The primary technique that involves thoughts is to make use of a bitmap to attract the trail and draw the textual content utilizing Mix mode on a bitmapCanvas. This method makes use of the outdated implementation of the canvas from the Android viewport, so we determined to make use of native as a substitute – apply a BlendMode to mix the colours. First, we draw the wave on the canvas.
Canvas(
modifier = Modifier
.background(Water)
.fillMaxSize()
) {
drawWaves(paths)
}
Within the implementation we use drawIntoCanvas so we are able to use paint.pathEffectCornerPathEffect to easy the waves.
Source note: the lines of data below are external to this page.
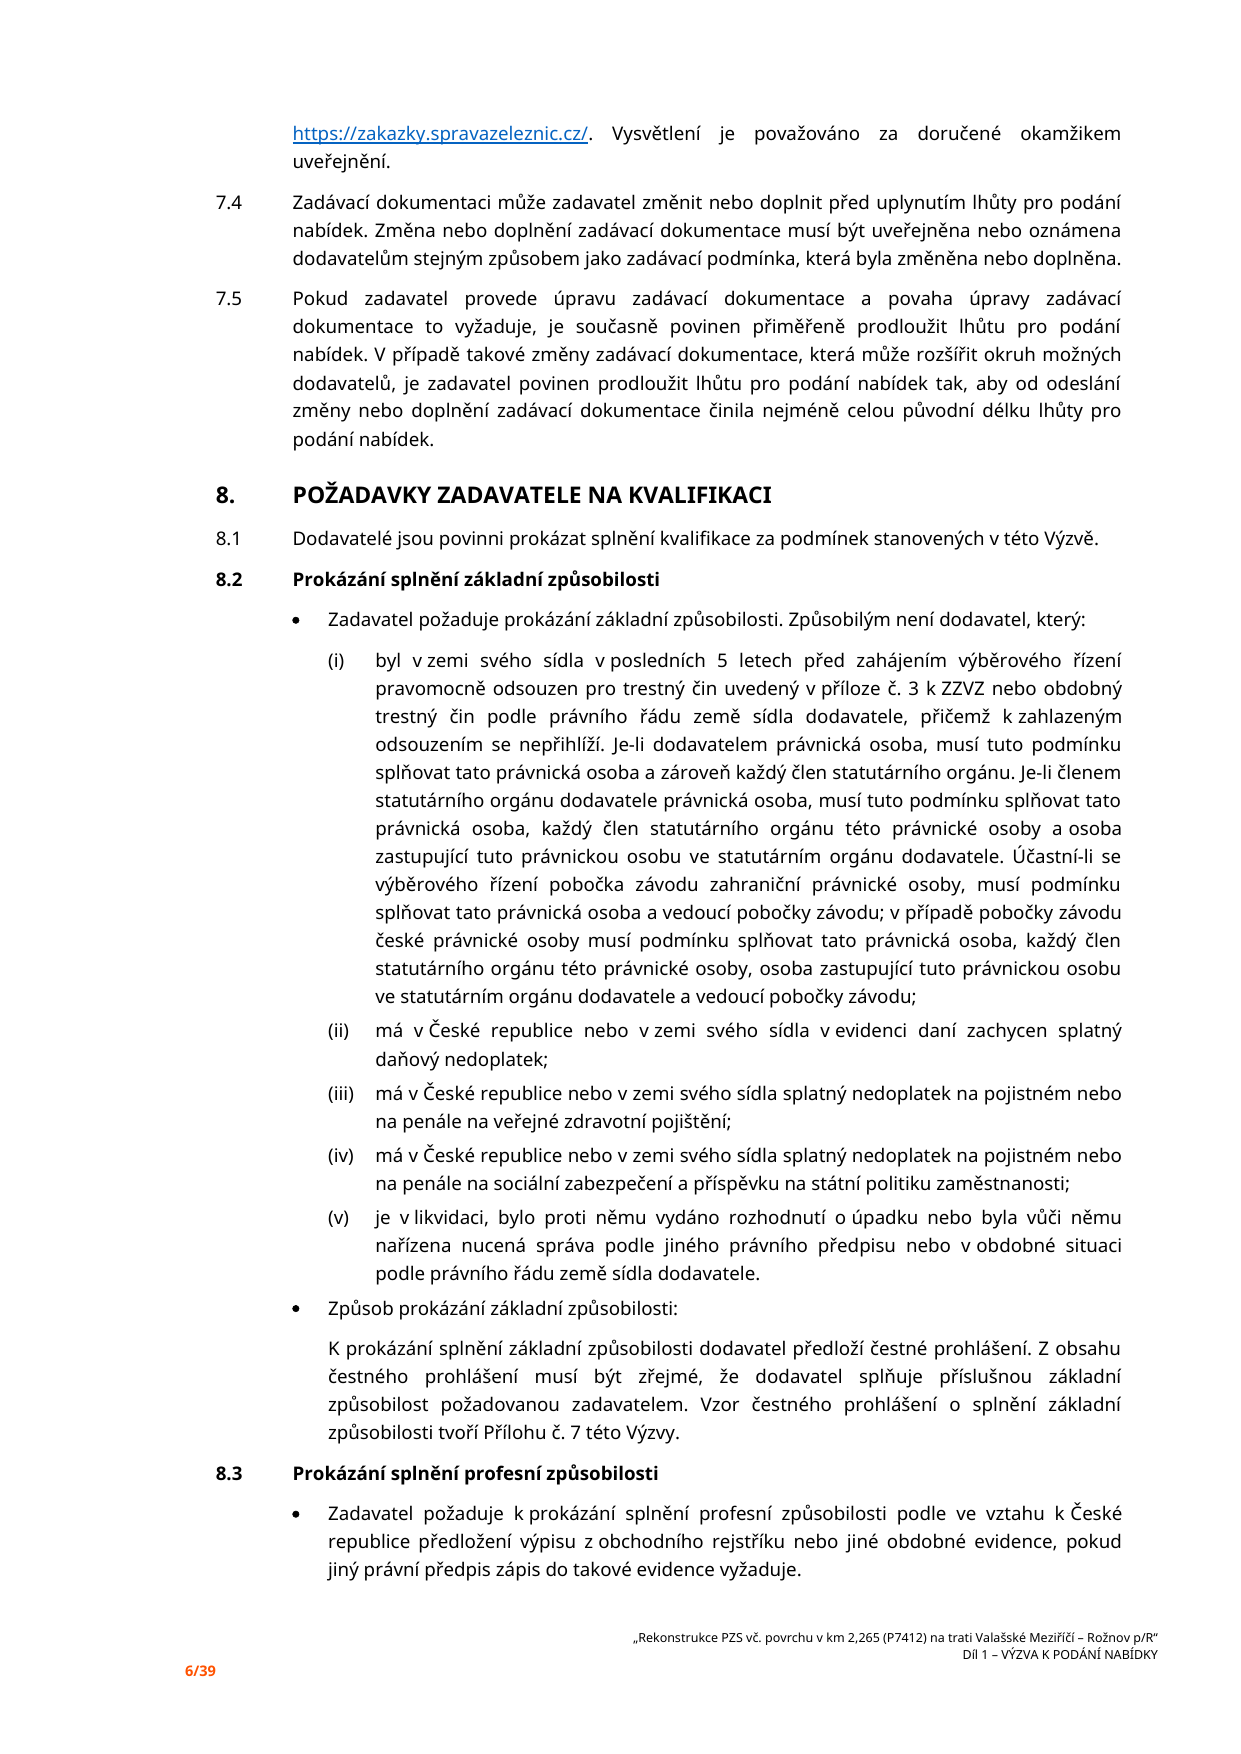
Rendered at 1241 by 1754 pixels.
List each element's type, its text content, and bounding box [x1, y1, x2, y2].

text má v České republice nebo v zemi svého sídla v evidenci daní zachycen splatný daňový nedoplatek; [328, 1018, 1122, 1071]
text Zadavatel požaduje k prokázání splnění profesní způsobilosti podle ve vztahu k České republice předložení výpisu z obchodního rejstříku nebo jiné obdobné evidence, pokud jiný právní předpis zápis do takové evidence vyžaduje. [292, 1501, 1122, 1582]
text je v likvidaci, bylo proti němu vydáno rozhodnutí o úpadku nebo byla vůči němu nařízena nucená správa podle jiného právního předpisu nebo v obdobné situaci podle právního řádu země sídla dodavatele. [328, 1205, 1122, 1286]
text má v České republice nebo v zemi svého sídla splatný nedoplatek na pojistném nebo na penále na sociální zabezpečení a příspěvku na státní politiku zaměstnanosti; [328, 1142, 1122, 1196]
text byl v zemi svého sídla v posledních 5 letech před zahájením výběrového řízení pravomocně odsouzen pro trestný čin uvedený v příloze č. 3 k ZZVZ nebo obdobný trestný čin podle právního řádu země sídla dodavatele, přičemž k zahlazeným odsouzením se nepřihlíží. Je-li dodavatelem právnická osoba, musí tuto podmínku splňovat tato právnická osoba a zároveň každý člen statutárního orgánu. Je-li členem statutárního orgánu dodavatele právnická osoba, musí tuto podmínku splňovat tato právnická osoba, každý člen statutárního orgánu této právnické osoby a osoba zastupující tuto právnickou osobu ve statutárním orgánu dodavatele. Účastní-li se výběrového řízení pobočka závodu zahraniční právnické osoby, musí podmínku splňovat tato právnická osoba a vedoucí pobočky závodu; v případě pobočky závodu české právnické osoby musí podmínku splňovat tato právnická osoba, každý člen statutárního orgánu této právnické osoby, osoba zastupující tuto právnickou osobu ve statutárním orgánu dodavatele a vedoucí pobočky závodu; [328, 647, 1122, 1009]
text má v České republice nebo v zemi svého sídla splatný nedoplatek na pojistném nebo na penále na veřejné zdravotní pojištění; [328, 1080, 1122, 1134]
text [216, 121, 1122, 174]
text Způsob prokázání základní způsobilosti: [292, 1295, 1122, 1321]
text Prokázání splnění profesní způsobilosti [216, 1460, 1122, 1486]
text POŽADAVKY ZADAVATELE NA KVALIFIKACI [216, 479, 1122, 510]
text Pokud zadavatel provede úpravu zadávací dokumentace a povaha úpravy zadávací dokumentace to vyžaduje, je současně povinen přiměřeně prodloužit lhůtu pro podání nabídek. V případě takové změny zadávací dokumentace, která může rozšířit okruh možných dodavatelů, je zadavatel povinen prodloužit lhůtu pro podání nabídek tak, aby od odeslání změny nebo doplnění zadávací dokumentace činila nejméně celou původní délku lhůty pro podání nabídek. [216, 286, 1122, 451]
text K prokázání splnění základní způsobilosti dodavatel předloží čestné prohlášení. Z obsahu čestného prohlášení musí být zřejmé, že dodavatel splňuje příslušnou základní způsobilost požadovanou zadavatelem. Vzor čestného prohlášení o splnění základní způsobilosti tvoří Přílohu č. 7 této Výzvy. [328, 1336, 1122, 1445]
text Zadávací dokumentaci může zadavatel změnit nebo doplnit před uplynutím lhůty pro podání nabídek. Změna nebo doplnění zadávací dokumentace musí být uveřejněna nebo oznámena dodavatelům stejným způsobem jako zadávací podmínka, která byla změněna nebo doplněna. [216, 189, 1122, 271]
text Prokázání splnění základní způsobilosti [216, 566, 1122, 592]
text Zadavatel požaduje prokázání základní způsobilosti. Způsobilým není dodavatel, který: [292, 607, 1122, 632]
text Dodavatelé jsou povinni prokázat splnění kvalifikace za podmínek stanovených v této Výzvě. [216, 526, 1122, 551]
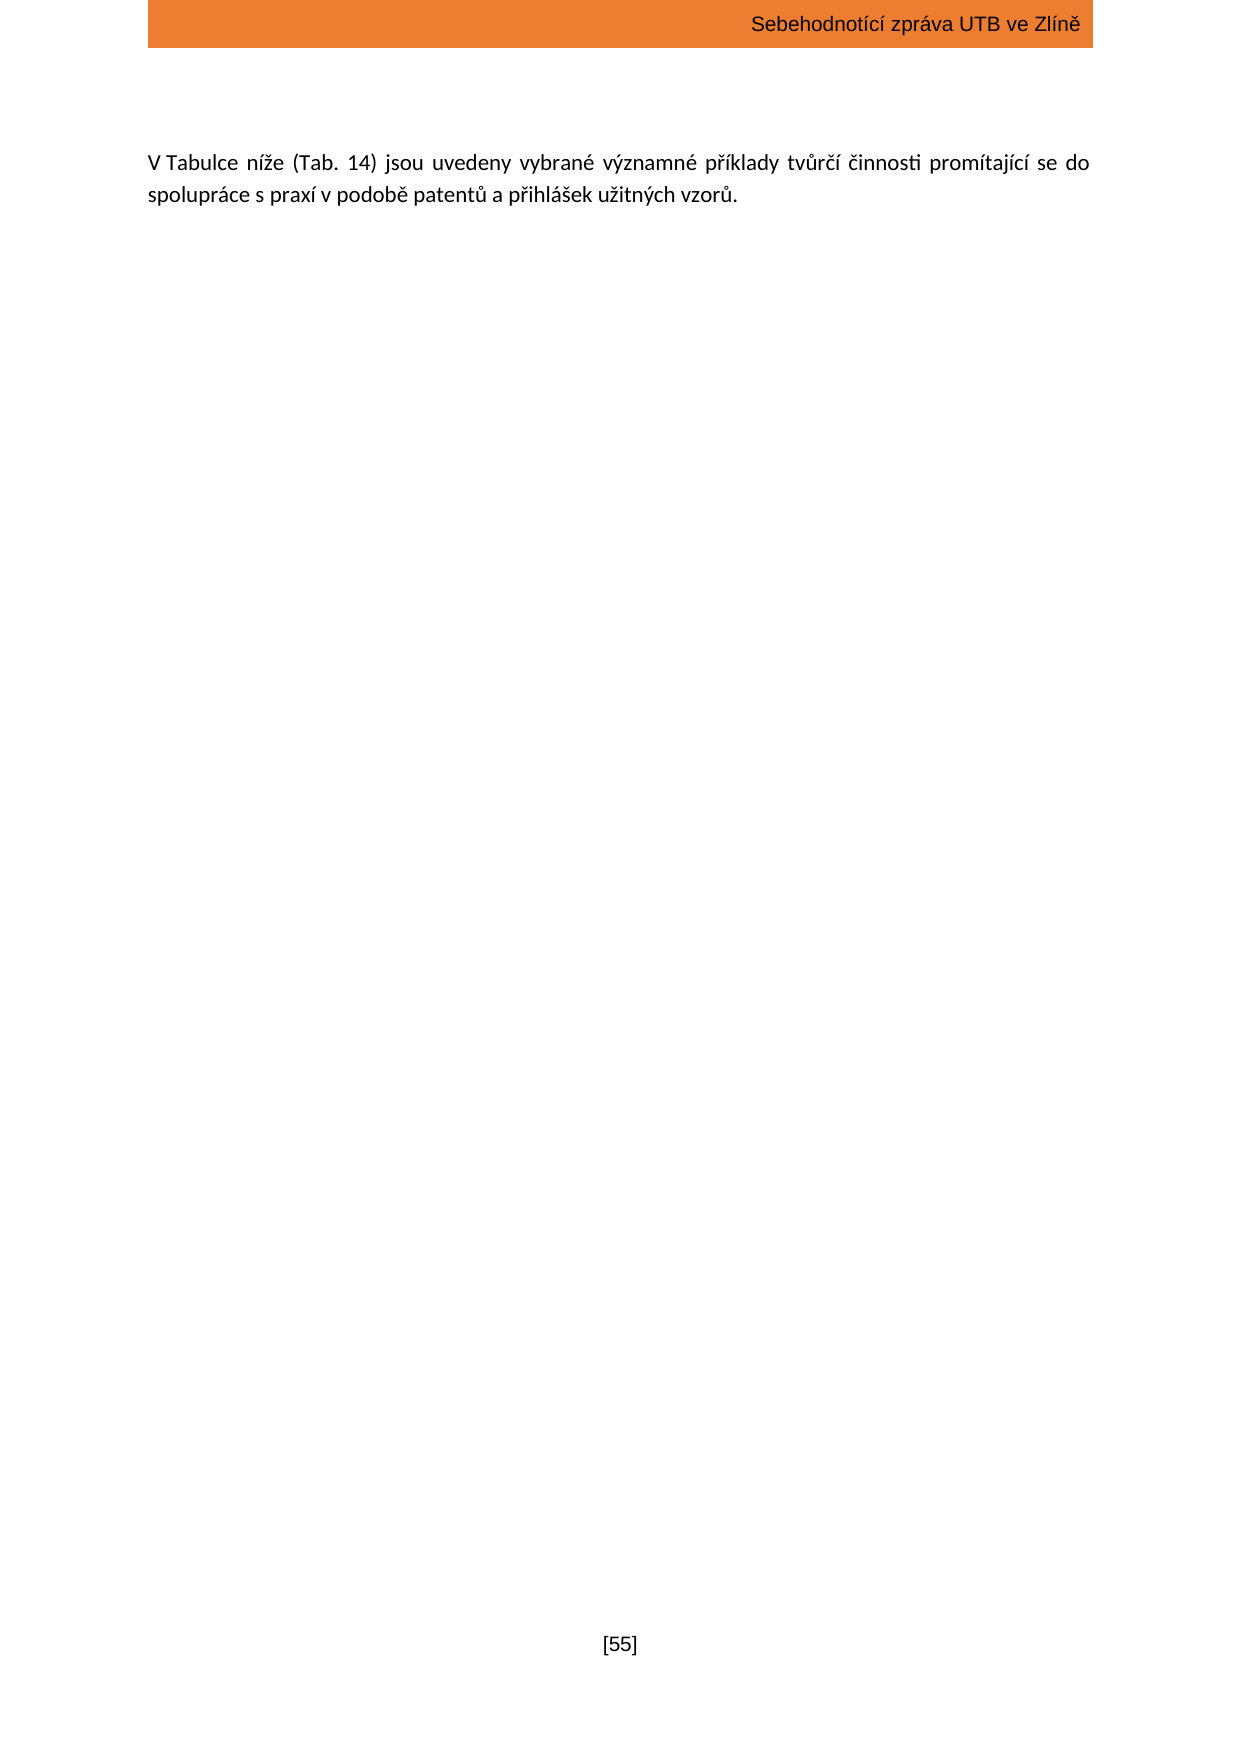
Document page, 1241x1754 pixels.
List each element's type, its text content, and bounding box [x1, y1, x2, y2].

text V Tabulce níže (Tab. 14) jsou uvedeny vybrané významné příklady tvůrčí činnosti promítající se do spolupráce s praxí v podobě patentů a přihlášek užitných vzorů. [148, 148, 1092, 208]
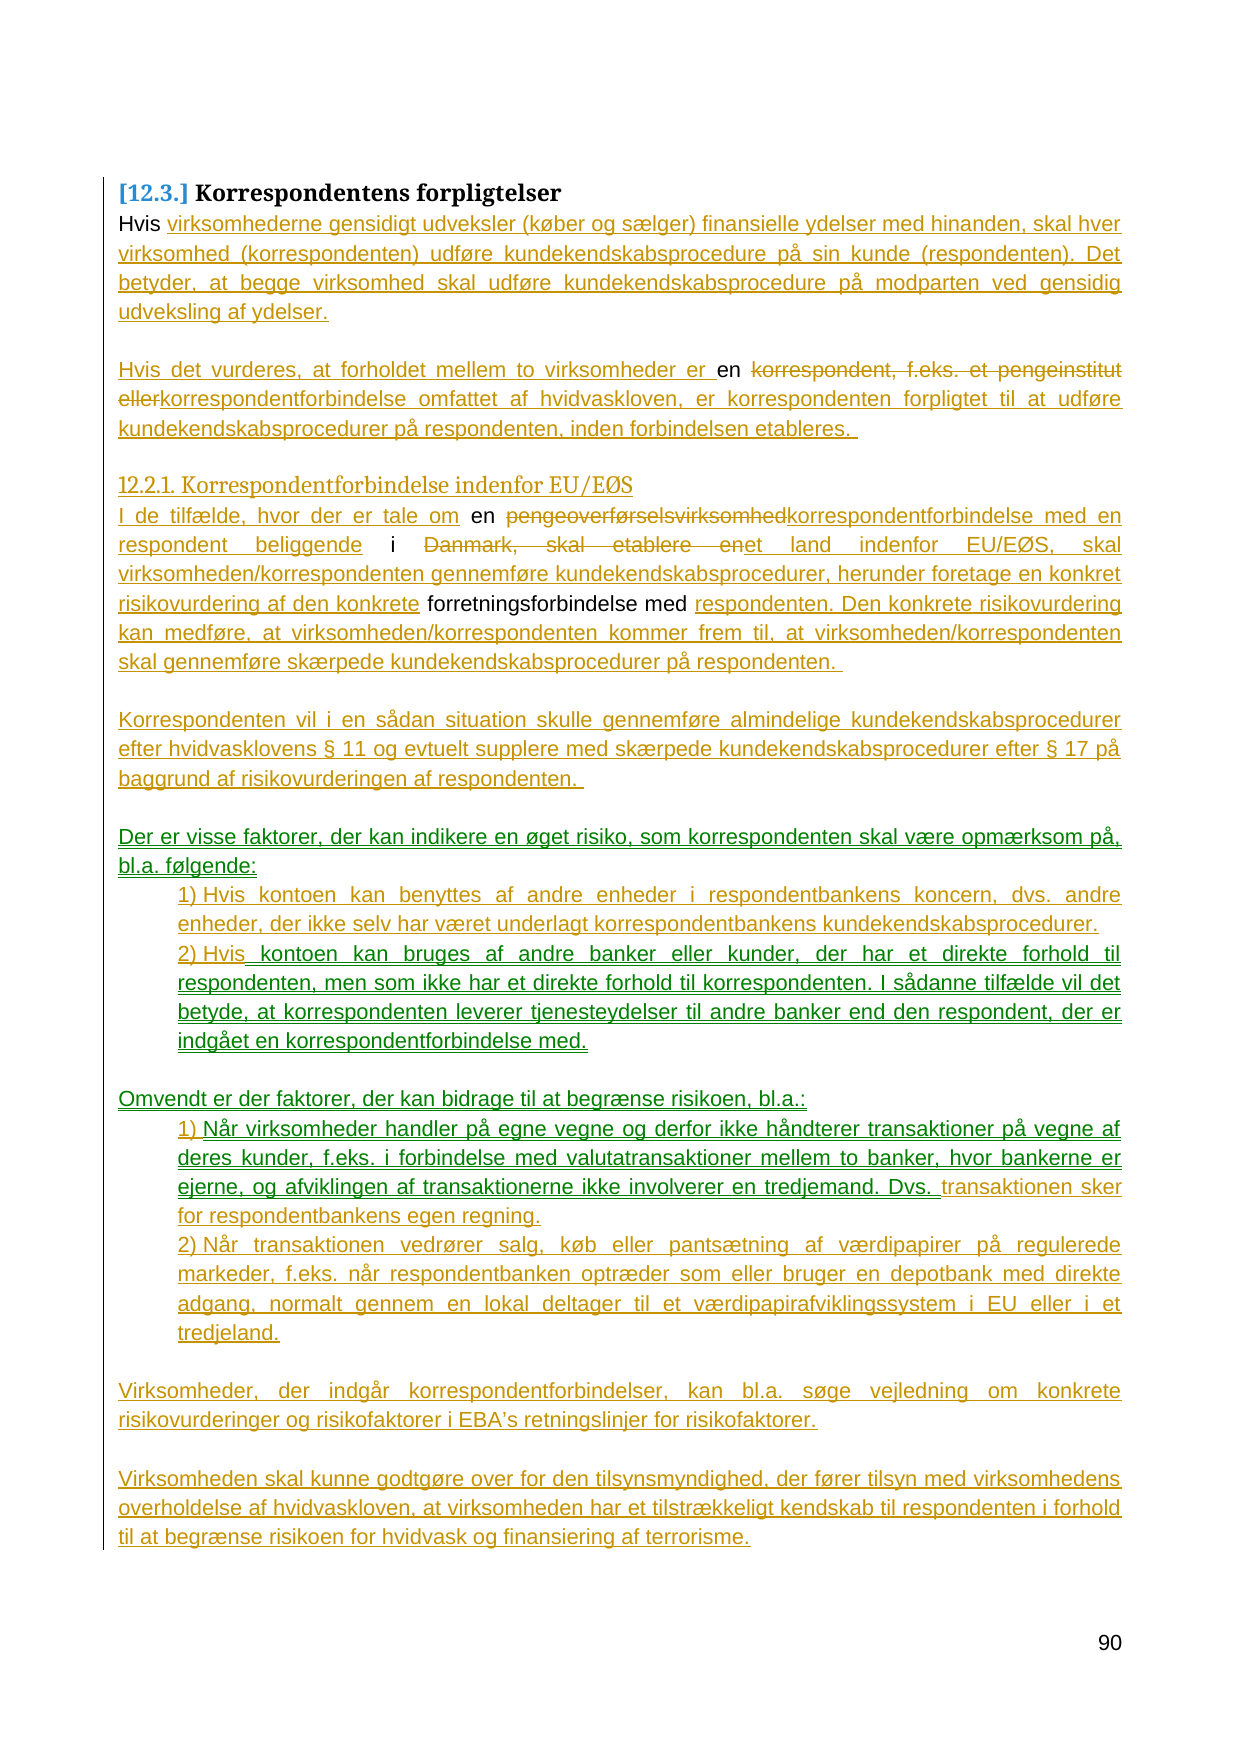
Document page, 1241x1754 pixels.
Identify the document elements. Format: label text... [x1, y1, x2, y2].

text Hvis [118, 264, 1122, 291]
text Hvis [118, 208, 1122, 262]
text en [118, 354, 1122, 442]
text en i forretningsforbindelse med [118, 500, 1122, 583]
text en i forretningsforbindelse med [118, 584, 1122, 641]
text Hvis [118, 293, 1122, 325]
subtitle Korrespondentens forpligtelser [118, 177, 1122, 208]
text en i forretningsforbindelse med [118, 643, 1122, 675]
enjoyable DrawScope.drawWaves(
paths: Paths,
) {
drawIntoCanvas {
it.drawPath(paths.pathList[1], paint.apply {
shade = Blue
})
it.drawPath(paths.pathList[0], paint.apply {
shade = Coloration.Black
alpha = 0.9f
})
}
}
To see how a lot house the textual content takes up, we put Textual content ingredient into one Field. From Textual contentdo not assist BlendMode in format, we have to draw textual content on Canvas use BlendMode, so we use drawWithContent modifier to attract solely the textual content on the Canvas and never the textual content ingredient.
To make the mix mode work, a brand new layer must be created. To attain this we are able to use .graphicsLayer(compositingStrategy = CompositingStrategy.Offscreen)*. The rendering of the content material will at all times be rendered to the offscreen buffer first, after which drawn to the vacation spot, no matter another parameters configured on the graphics layer.
* (That is an replace to our earlier implementation used .graphicsLayer(alpha = 0.99f) cheat. @romainguy helped us have a clearer selection within the feedback).
Field(
modifier = modifier
.graphicsLayer(compositingStrategy = CompositingStrategy.Offscreen)
.drawWithContent {
drawTextWithBlendMode(
masks = paths.pathList[0],
textStyle = textStyle,
unitTextStyle = unitTextStyle,
textOffset = textOffset,
textual content = textual content,
unitTextOffset = unitTextProgress,
textMeasurer = textMeasurer,
)
}
) {
Textual content(
modifier = content material().modifier
.align(content material().align)
.onGloballyPositioned {
elementParams.place = it.positionInParent()
elementParams.measurement = it.measurement
},
textual content = "46FT",
model = content material().textStyle
)
}
First we draw the textual content, then we draw a wave, which is used as a masks. That is official doc relating to the completely different mix modes obtainable to builders
enjoyable DrawScope.drawTextWithBlendMode(
masks: Path,
textMeasurer: TextMeasurer,
textStyle: TextStyle,
textual content: String,
textOffset: Offset,
unitTextOffset: Offset,
unitTextStyle: TextStyle,
) {
drawText(
textMeasurer = textMeasurer,
topLeft = textOffset,
textual content = textual content,
model = textStyle,
)
drawText(
textMeasurer = textMeasurer,
topLeft = unitTextOffset,
textual content = "FT",
model = unitTextStyle,
)
drawPath(
path = masks,
shade = Water,
blendMode = BlendMode.SrcIn
)
}
Now you possibly can see the complete outcomes:
Conclusion
This turned out to be a slightly convoluted implementation, however that’s to be anticipated primarily based on the supply documentation. We’re completely happy to have the ability to achieve this a lot utilizing the native Compose engine. You may also tweak the parameters to get a extra engaging water impact, however we determined to cease on the proof of idea. As traditional, the repo incorporates the complete implementation. Should you like this tutorial you possibly can verify find out how to clone dribbling sound app in Jetpack Compose This or discover extra fascinating stuff in our profile.